We agree that this is an apparent difference, but MHV-68 is a γ-herpesvirus and HHV5 is a β-herpesvirus and the pathogenesis of the viruses may be quite distinct therefore. We have not challenged our mutant mice with a β-herpesvirus.

It is also likely that Hoil-1 deficient human patients had additional chronic herpes viral infections, given that EBV, HHV6 and 7 are acquired within the first two years of life for most individuals. Despite these chronic herpes viral infections, they suffer from severe and recurrent bacterial infection. Thus, the results reported in the mouse model, while interesting, do not appear to be broadly applicable to human disease. Likewise, it is not clear why wildtype mice, become susceptible to listeria challenge after MHV68 infection, and to a lesser extent, upon infection by MHVorf73.stop (Figure 5B).

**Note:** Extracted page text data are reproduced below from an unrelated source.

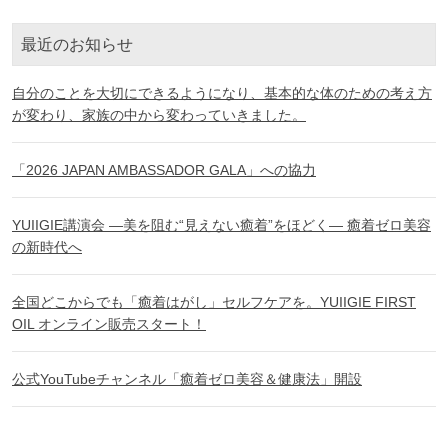
最近のお知らせ
自分のことを大切にできるようになり、基本的な体のための考え方
が変わり、家族の中から変わっていきました。
「2026 JAPAN AMBASSADOR GALA」への協力
YUIIGIE講演会 ―美を阻む“見えない癒着”をほどく― 癒着ゼロ美容
の新時代へ
全国どこからでも「癒着はがし」セルフケアを。YUIIGIE FIRST
OIL オンライン販売スタート！
公式YouTubeチャンネル「癒着ゼロ美容＆健康法」開設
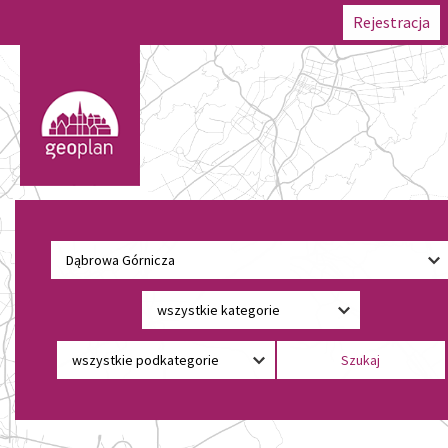
Rejestracja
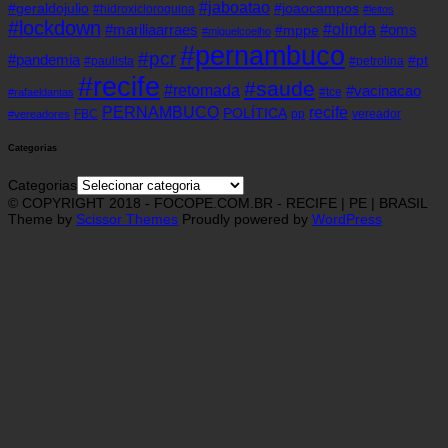
#jaboatao
#geraldojulio
#joaocampos
#hidroxicloroquina
#leitos
#lockdown
#olinda
#mariliaarraes
#oms
#mppe
#miguelcoelho
#pernambuco
#pcr
#pandemia
#pt
#paulista
#petrolina
#recife
#saude
#retomada
#vacinacao
#tce
#rafaeldantas
recife
PERNAMBUCO
POLÍTICA
FBC
pp
vereador
#vereadores
Categorias
Categorias
© COPYRIGHT 2018 - FOCOPE.COM.BR - RECIFE | PE | BRASIL
Theme by
Scissor Themes
Proudly powered by
WordPress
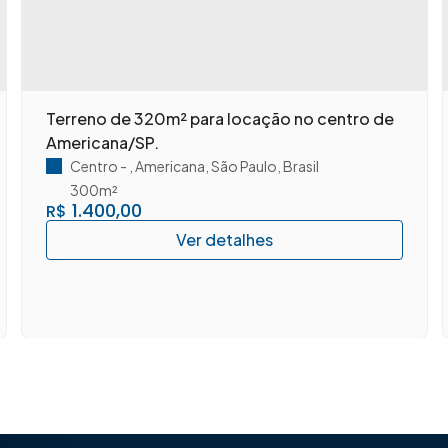
Terreno de 320m² para locação no centro de
Americana/SP.
Centro
,
Americana
,
São Paulo
,
Brasil
300m²
1.400,00
R$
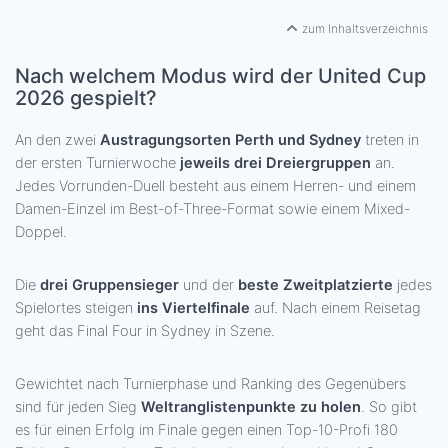
zum Inhaltsverzeichnis
Nach welchem Modus wird der United Cup
2026 gespielt?
An den zwei
Austragungsorten Perth und Sydney
treten in
der ersten Turnierwoche
jeweils drei Dreiergruppen
an.
Jedes Vorrunden-Duell besteht aus einem Herren- und einem
Damen-Einzel im Best-of-Three-Format sowie einem Mixed-
Doppel.
Die
drei Gruppensieger
und der
beste Zweitplatzierte
jedes
Spielortes steigen
ins Viertelfinale
auf. Nach einem Reisetag
geht das Final Four in Sydney in Szene.
Gewichtet nach Turnierphase und Ranking des Gegenübers
sind für jeden Sieg
Weltranglistenpunkte zu holen
. So gibt
es für einen Erfolg im Finale gegen einen Top-10-Profi 180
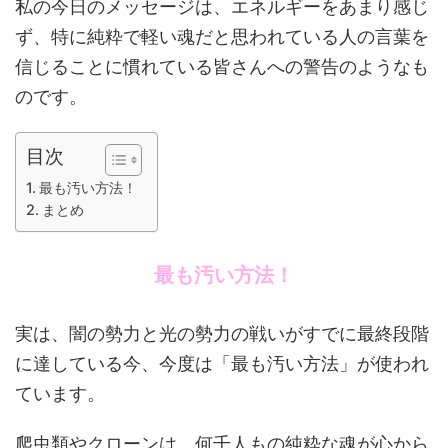
私の今日のメッセージは、エネルギーをあまり感じ
ず、特に純粋で軽い魂だと思われている人の言葉を
信じることに慣れている皆さんへの警告のようなも
のです。
目次
最も汚い方法！
まとめ
最も汚い方法！
実は、闇の勢力と光の勢力の戦いがすでに最終段階
に達している今、今度は「最も汚い方法」が使われ
ています。
爬虫類やクローンは、何千人もの純粋な魂が心から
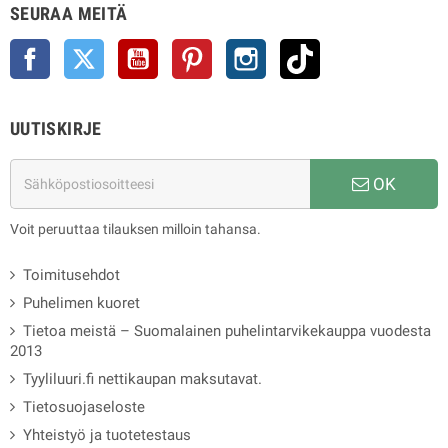
SEURAA MEITÄ
Facebook
Twitter
YouTube
Pinterest
Instagram
TikTok
UUTISKIRJE
OK
Voit peruuttaa tilauksen milloin tahansa.
Toimitusehdot
Puhelimen kuoret
Tietoa meistä – Suomalainen puhelintarvikekauppa vuodesta
2013
Tyyliluuri.fi nettikaupan maksutavat.
Tietosuojaseloste
Yhteistyö ja tuotetestaus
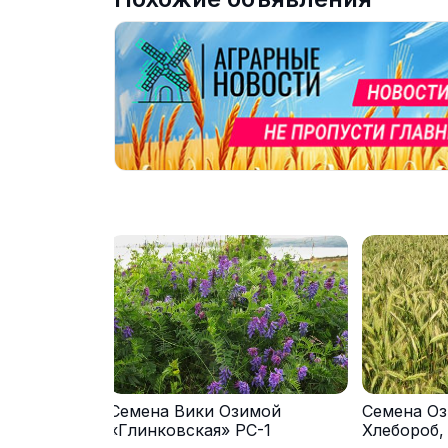
Семена Вики Озимой
Семена Оз
«Глинковская» РС-1
Хлебороб,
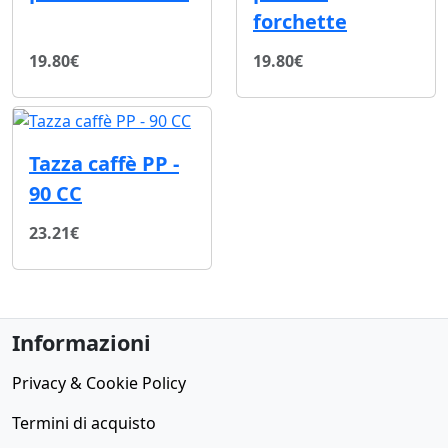
forchette
19.80€
19.80€
Tazza caffè PP -
90 CC
23.21€
Informazioni
Privacy & Cookie Policy
Termini di acquisto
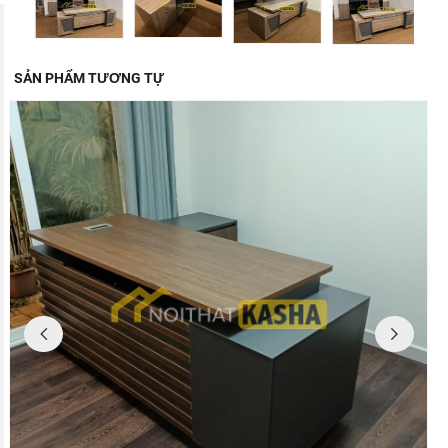
SẢN PHẨM TƯƠNG TỰ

We agree that it is possible that HOIL-1 mutant patients were infected with multiple herpesviruses, but have been unable to obtain samples with which to test this. The immunodeficiencies in the human patients were actually relatively mild, particularly given that they were on steroid treatments to suppress the auto-inflammation. The SFP mice appear to have a much more severe immunodeficiency than the humans, which is made less severe by MHV68 latency. We agree that it is difficult to directly compare humans with SPF mice. We used a γ-herpesvirus model for our mouse studies, but α-(i.e. VZV) or β-(i.e. HCMV)-herpesviruses may not produce the same phenotypes.